TASK BRIEF: Your answer must be the listing repeated word for word, without its pictures.

DATA SEGMENT:

Segment Open

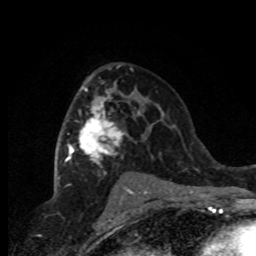
Breast MRI (dynamic contrast-enhanced), one axial slice; slice 48 of 80 in the series (ordered by position); cropped to one breast; dynamic contrast-enhanced series, time point 2 of 8 at this slice position (early post-contrast); 1.5 T; TE 4.2 ms, TR 7.1 ms; 2 mm slice thickness; 256 × 256 image matrix, field of view 150 × 150 mm. Female patient.
Outlined on this slice (semi-automatic segmentation, software-assisted and operator-edited):
- enhancing-tissue mask used for the functional tumour volume (all voxels passing the contrast-enhancement thresholds inside the analysis volume; usually the tumour): box from (x=65, y=88) to (x=152, y=191) px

Segment Closed

SOLUTION TO THE PROBLEM:
Breast MRI (dynamic contrast-enhanced), one axial slice; slice 48 of 80 in the series (ordered by position); cropped to one breast; dynamic contrast-enhanced series, time point 2 of 8 at this slice position (early post-contrast); 1.5 T; TE 4.2 ms, TR 7.1 ms; 2 mm slice thickness; 256 × 256 image matrix, field of view 150 × 150 mm. Female patient.
Outlined on this slice (semi-automatic segmentation, software-assisted and operator-edited):
- enhancing-tissue mask used for the functional tumour volume (all voxels passing the contrast-enhancement thresholds inside the analysis volume; usually the tumour): box from (x=65, y=88) to (x=152, y=191) px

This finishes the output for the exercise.